Rewriting imperative code in pure functional style is an exercise I frequently assign to undergraduate students:
Each mutable variable becomes a function parameter
Loops are rewritten using recursion
Each goto is expressed as a function call with arguments
Sometimes what comes out is a mess, but often the results are surprisingly elegant. The only real trick is not to pass arguments that never change, but instead to let-bind them in the outer environment.
The big difference with functional style programming is that it avoids mutable state. Where imperative programming will typically update variables, functional programming will define new, read-only values.
The main place where this will hit performance is with algorithms that use updatable arrays. An imperative implementation can update an array element in O(1) time, while the best a purely functional style of implementation can achieve is O(log N) (using a sorted tree).
Note that functional languages generally have some way to use updateable arrays with O(1) access time (e.g., Haskell provides this with its state transformer monad). However, this is arguably an imperative programming method... nothing wrong with that; you want to use the best tools for a particular job, after all.
The functional style of O(log N) incremental array update is not all bad, though, as functional style algorithms seem to lend themselves well to parallellization.
Too long to be posted as a comment on #SteveB's answer.
Functional programming and imperative programming have equal capability: whatever one can do, the other can do. They are said to be Turing complete. The functions that a Turing machine can compute are exactly the ones that recursive function theory and λ-calculus express.

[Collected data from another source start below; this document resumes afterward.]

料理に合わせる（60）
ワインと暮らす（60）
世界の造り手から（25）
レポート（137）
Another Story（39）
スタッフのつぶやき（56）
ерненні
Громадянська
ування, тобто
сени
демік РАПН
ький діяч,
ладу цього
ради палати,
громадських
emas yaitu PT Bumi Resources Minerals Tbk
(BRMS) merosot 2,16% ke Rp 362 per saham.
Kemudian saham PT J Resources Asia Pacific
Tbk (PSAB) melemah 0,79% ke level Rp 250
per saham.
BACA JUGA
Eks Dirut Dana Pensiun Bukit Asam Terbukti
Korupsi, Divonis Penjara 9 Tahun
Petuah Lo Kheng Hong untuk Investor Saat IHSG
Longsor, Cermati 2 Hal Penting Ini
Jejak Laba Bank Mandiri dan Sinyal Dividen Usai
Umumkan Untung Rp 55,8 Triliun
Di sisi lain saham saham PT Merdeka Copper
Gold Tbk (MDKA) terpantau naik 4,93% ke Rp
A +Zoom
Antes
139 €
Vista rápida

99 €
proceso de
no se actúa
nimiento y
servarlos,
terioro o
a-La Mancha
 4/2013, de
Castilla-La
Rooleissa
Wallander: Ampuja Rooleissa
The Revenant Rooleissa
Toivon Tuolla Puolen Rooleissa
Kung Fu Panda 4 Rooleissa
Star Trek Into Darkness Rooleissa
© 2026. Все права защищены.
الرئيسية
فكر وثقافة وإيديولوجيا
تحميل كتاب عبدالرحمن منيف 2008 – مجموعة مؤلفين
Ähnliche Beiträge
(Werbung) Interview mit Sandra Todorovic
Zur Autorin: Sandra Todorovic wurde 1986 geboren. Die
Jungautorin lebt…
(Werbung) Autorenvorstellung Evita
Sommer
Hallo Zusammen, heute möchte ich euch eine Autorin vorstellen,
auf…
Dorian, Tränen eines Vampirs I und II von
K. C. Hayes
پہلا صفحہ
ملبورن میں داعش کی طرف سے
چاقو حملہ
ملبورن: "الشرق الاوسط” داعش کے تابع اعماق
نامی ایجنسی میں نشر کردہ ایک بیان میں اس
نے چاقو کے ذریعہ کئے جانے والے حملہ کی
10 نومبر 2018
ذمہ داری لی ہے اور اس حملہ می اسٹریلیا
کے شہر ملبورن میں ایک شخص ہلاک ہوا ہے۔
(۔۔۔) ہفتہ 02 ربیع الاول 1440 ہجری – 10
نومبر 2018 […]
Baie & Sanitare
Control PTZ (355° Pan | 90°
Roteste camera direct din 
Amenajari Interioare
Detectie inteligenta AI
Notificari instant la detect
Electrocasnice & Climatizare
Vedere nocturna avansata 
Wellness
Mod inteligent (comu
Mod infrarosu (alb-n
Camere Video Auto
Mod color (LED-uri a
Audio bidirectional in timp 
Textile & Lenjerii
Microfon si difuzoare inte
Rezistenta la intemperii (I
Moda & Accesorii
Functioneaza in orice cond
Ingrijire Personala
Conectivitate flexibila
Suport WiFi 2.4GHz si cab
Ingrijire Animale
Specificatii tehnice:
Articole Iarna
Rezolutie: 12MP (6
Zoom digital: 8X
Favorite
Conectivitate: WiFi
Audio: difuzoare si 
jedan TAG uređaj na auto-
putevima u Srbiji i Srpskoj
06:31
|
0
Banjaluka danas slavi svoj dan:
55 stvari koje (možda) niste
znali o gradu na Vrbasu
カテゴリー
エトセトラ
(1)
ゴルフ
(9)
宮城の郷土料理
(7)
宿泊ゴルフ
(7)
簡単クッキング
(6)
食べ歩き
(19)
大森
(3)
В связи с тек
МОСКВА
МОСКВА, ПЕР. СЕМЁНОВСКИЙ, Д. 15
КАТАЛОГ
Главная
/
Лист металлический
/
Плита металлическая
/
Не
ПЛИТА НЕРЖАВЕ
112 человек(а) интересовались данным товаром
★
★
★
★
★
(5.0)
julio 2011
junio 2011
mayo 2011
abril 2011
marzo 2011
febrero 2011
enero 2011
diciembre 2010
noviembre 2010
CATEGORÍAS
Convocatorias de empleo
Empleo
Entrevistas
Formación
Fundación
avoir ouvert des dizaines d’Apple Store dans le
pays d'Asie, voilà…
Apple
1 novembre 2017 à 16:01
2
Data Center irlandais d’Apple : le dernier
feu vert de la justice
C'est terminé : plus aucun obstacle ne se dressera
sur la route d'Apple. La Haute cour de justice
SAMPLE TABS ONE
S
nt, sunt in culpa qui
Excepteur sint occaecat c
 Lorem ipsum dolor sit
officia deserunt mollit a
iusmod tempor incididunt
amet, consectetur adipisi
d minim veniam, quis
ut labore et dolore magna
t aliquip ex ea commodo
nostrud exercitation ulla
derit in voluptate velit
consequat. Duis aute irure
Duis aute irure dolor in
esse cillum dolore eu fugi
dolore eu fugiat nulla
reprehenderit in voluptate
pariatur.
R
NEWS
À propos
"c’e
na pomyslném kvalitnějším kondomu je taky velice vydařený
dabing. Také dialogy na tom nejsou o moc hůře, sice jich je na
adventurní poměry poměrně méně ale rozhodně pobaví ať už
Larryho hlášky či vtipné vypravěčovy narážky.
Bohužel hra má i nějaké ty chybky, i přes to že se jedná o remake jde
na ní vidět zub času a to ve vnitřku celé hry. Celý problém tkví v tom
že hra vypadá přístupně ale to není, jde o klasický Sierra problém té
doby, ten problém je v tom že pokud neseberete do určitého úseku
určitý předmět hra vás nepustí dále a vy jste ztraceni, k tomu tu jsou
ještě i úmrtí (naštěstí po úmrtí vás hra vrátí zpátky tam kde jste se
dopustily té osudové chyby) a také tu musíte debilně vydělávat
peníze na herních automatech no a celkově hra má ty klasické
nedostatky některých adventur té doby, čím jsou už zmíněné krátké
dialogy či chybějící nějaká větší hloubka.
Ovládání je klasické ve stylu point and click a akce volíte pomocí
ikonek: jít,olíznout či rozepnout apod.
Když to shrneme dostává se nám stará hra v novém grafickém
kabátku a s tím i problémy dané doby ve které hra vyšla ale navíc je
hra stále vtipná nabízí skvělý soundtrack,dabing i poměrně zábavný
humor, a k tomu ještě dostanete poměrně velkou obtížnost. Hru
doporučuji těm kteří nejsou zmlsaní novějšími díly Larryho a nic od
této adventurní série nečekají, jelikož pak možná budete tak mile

But the Church-Turing Thesis, as such, is irrelevant. It asserts that any computation can be carried out by a Turing machine. This relates an informal idea - computation - to a formal one - the Turing machine. Nobody has yet found anything we would recognise as computation that a Turing machine can't do. Will someone find such a thing in future? Who can tell.
Using state monads you can program in an imperative style in Haskell.
So the assertion that Haskell is declarative by its very nature needs to be taken with a grain of salt. On the positive side it then is equivalent to imperative programming languages, also in a practical sense which doesn't completely ignore efficiency.
While I completely agree with the answer that invokes Church-Turing thesis, this begs an interesting question actually. If I have a parallel computation problem (which is not algorithmic in a strict mathematical sense), such as multiple producer/consumer queue or some network protocol between several machines, can this be adequately modeled by Turing machine? It can be simulated, but if we simulate it, we lose the purpose why we have the parallelism in the problem (because then we can find simpler algorithm on the Turing machine). So what if we were not to lose parallelism inherent to the problem (and thus the reason why are we interested in it), we couldn't remove the notion of state?
I remember reading somewhere that there are problems which are provably harder when solved in a purely functional manner, but I can't seem to find the reference.
As noted above, the primary problem is array updates. While the compiler may use a mutable array under the hood in some conditions, it must be guaranteed that only one reference to the array exists in the entire program.
Not only is this a hard mathematical fact, it is also a problem in practice, if you don't use impure constructs.
On a more subjective note, stating that all Turing complete languages are equivalent is only true in a narrow mathematical sense. Paul Graham explores the issue in Beating the Averages in the section "The Blub Paradox."
Formal results such as Turing-completeness may be provably correct, but they are not necessarily useful. The travelling salesman problem may be NP-complete, and yet salesman travel all the time. It seems they don't feel the need to follow an "optimal" path, so the theorem is irrelevant.
NOTE: I am not trying to bash functional programming, since I really like it. It is just important to remember that it is not a panacea.